As your local water provider, we have a responsibility to protect your water supply and help ensure the health, safety and economic vitality of our community. We carefully monitor several factors, including levels of our reservoirs, snowpack and forecasted stream flow.
As of September 30, 2018
- Temperatures in September were well above normal, and precipitation was below normal. Year-to-date, precipitation is at 89.5% of normal, with temperature averaging 3.3 degrees above normal.
- We currently have 2.7 years of demand in storage.
- Total system storage is at 76 percent of capacity. Local storage contains 203 days of demand. (Local storage was impacted by drought conditions and a pipeline break earlier in the year, affecting pumping to Rampart Reservoir for about six weeks.)
- Weathr conditions resulted in September demands similiar to higher summertime levels.
- According to the Seasonal Drought Outlook, drought conditions are expected to persist across our state through the year's end.
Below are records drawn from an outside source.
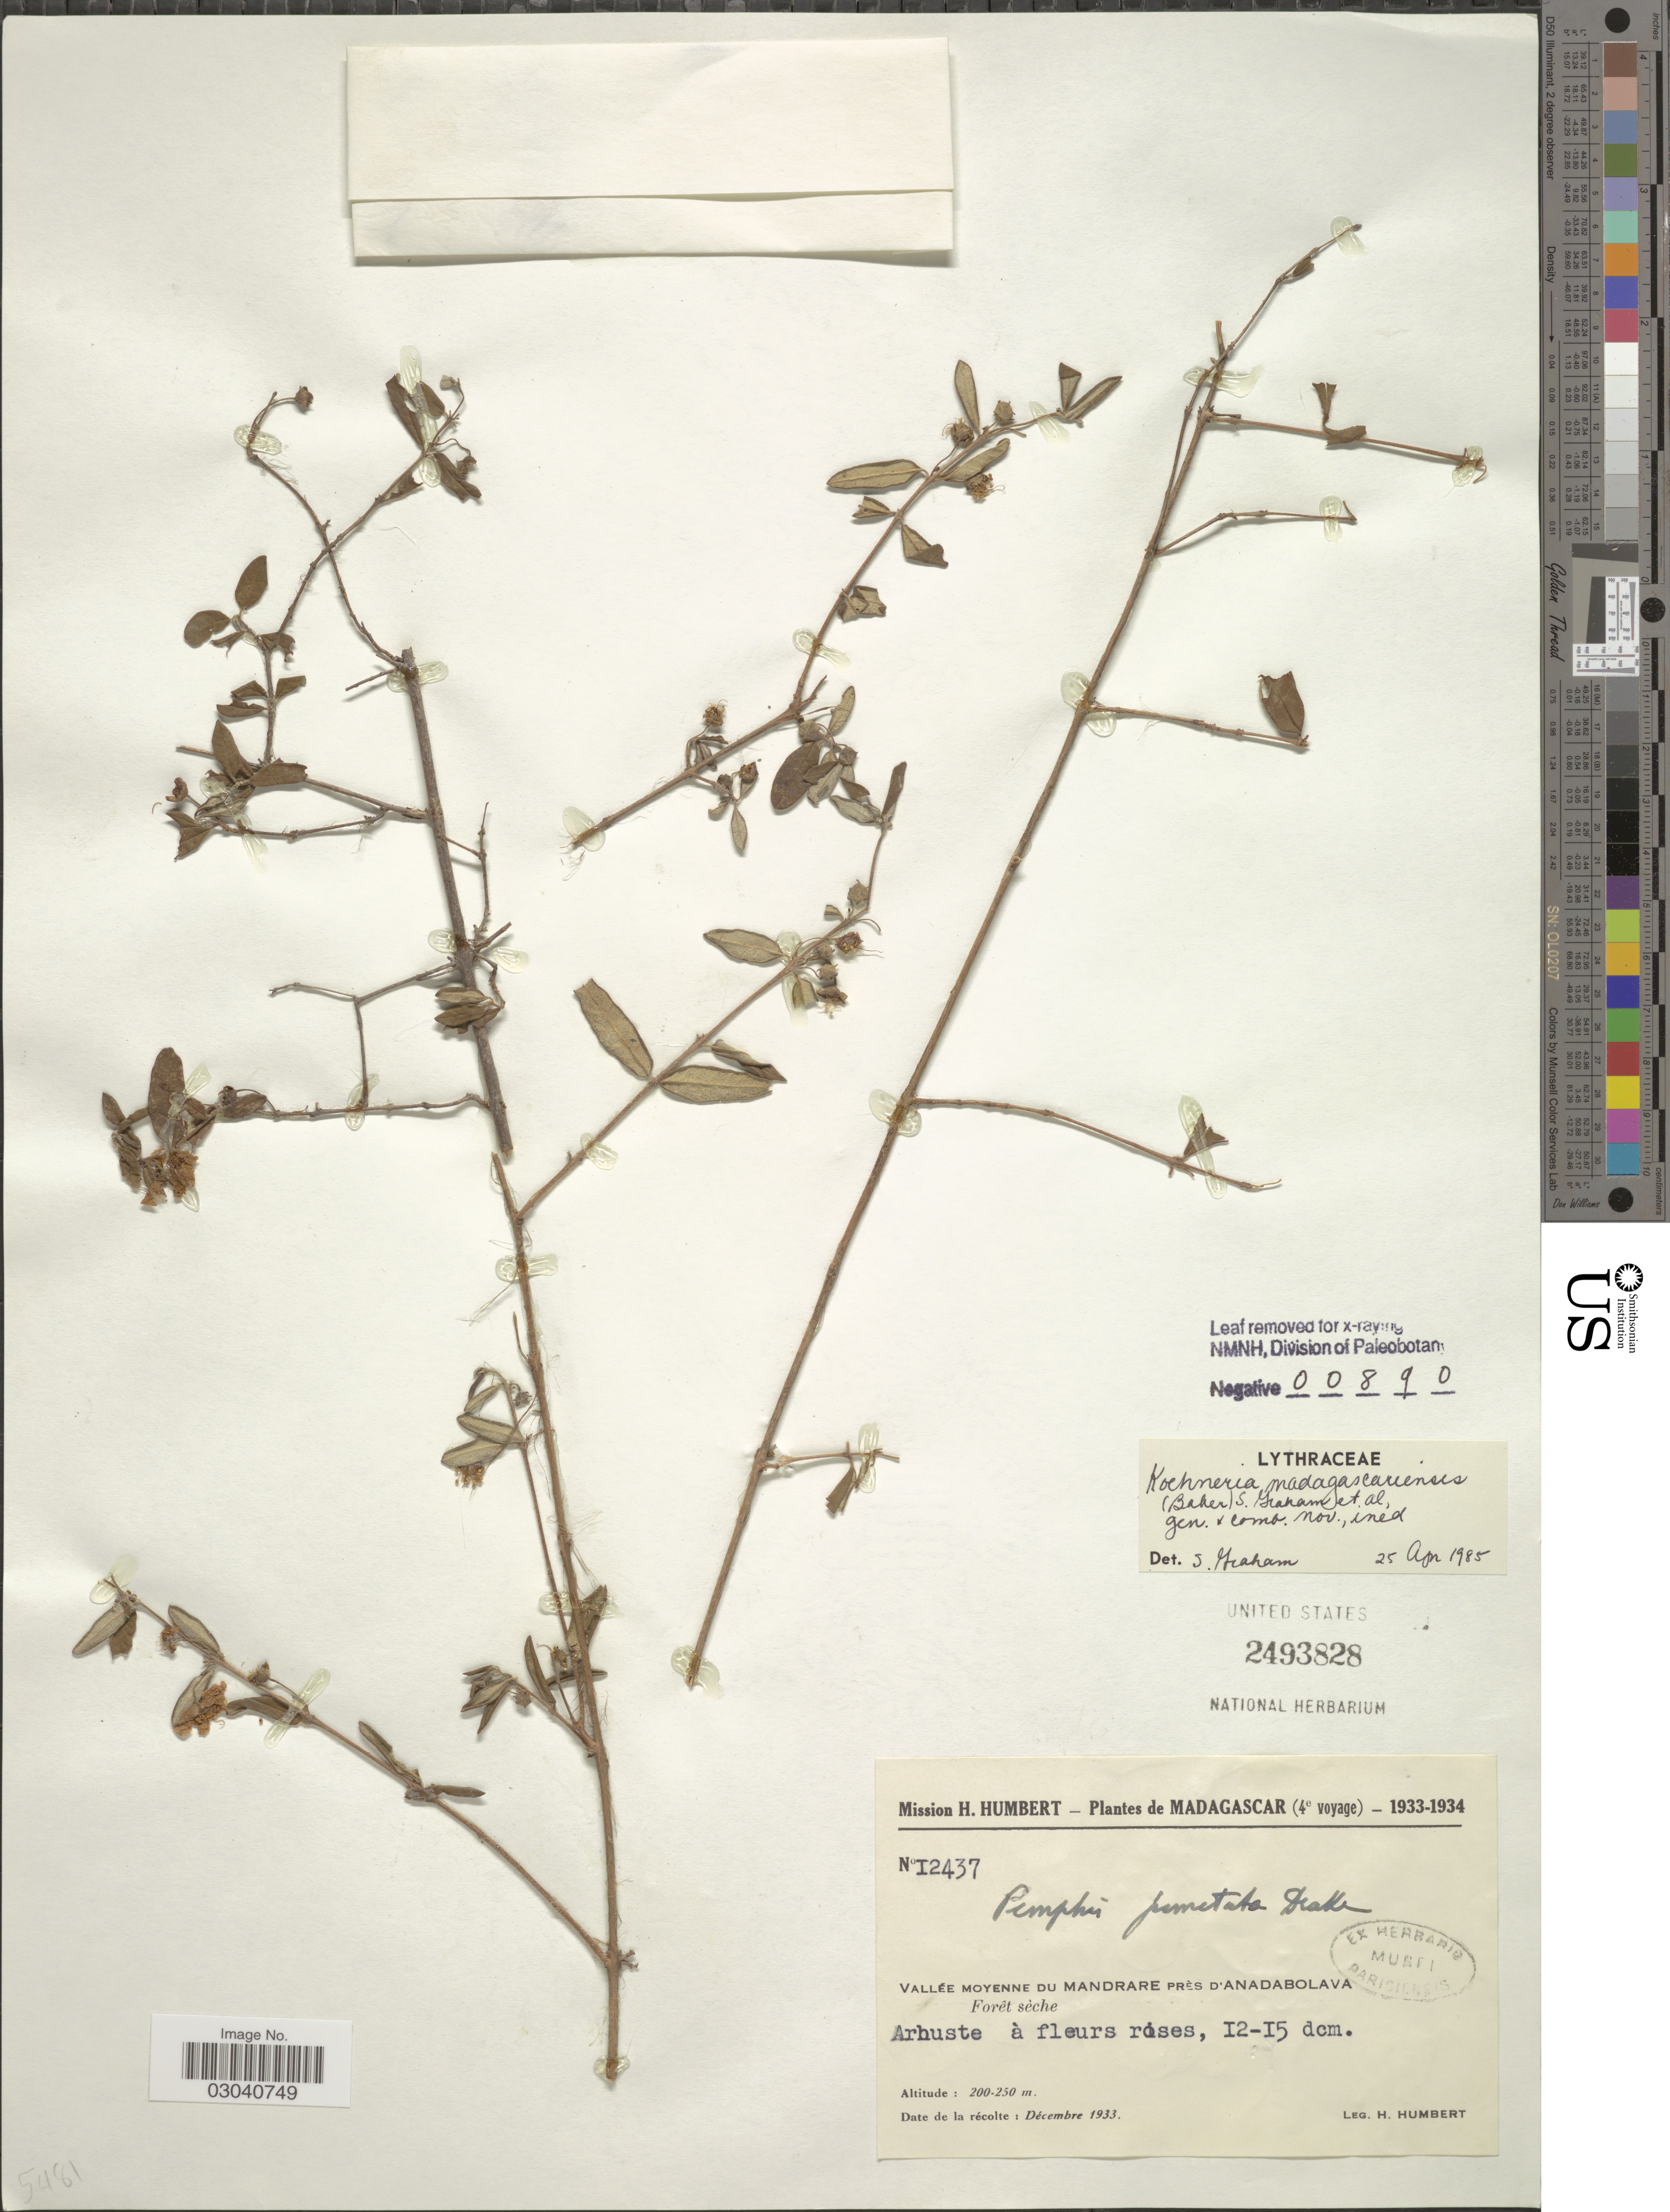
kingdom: Plantae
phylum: Tracheophyta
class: Magnoliopsida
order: Myrtales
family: Lythraceae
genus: Pemphis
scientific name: Pemphis madagascariensis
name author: (Baker) Koehne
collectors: H. Humbert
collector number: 12437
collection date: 1933-12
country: Madagascar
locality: Vallée Moyenne du Mandrare près D'Anadabolava. Forêt sèche.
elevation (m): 200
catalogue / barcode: US 2493828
- Please use water wisely. (Officially, the Water Shortage Ordinance is set at Stage 1 Voluntary Restrictions).
||59 percent (1981 to 2010 avg. 74 percent) |
||41 percent (1981 to 2010 avg. 69 percent)|
||48 percent (1981 to 2010 avg. 71 percent)|
How does Colorado Springs Utilities determine that we are in are in a drought?
There are a variety of factors used to determine when we are in a drought including: long range forecasts, storage levels, snowpack, operational constraints, soil moisture and others. If total system storage is projected to be below 1.5 years of demand in storage on April 1 then the results are reported to the City Council with a recommendation for implementation of water shortage response measures.
How do we determine what Water Shortage Ordinance stage we are in?
Our water supply staff create a forecast of water storage levels. If the forecast shows that storage will get below our risk tolerance threshold of one year of demand in storage, experts estimate how much water savings will be needed to keep us at or near that threshold. Each stage of drought response has a corresponding estimate of expected water savings associated with it. We set the Water Shortage Ordinance stage by matching the amount of savings needed with the amount of savings expected from the various stages.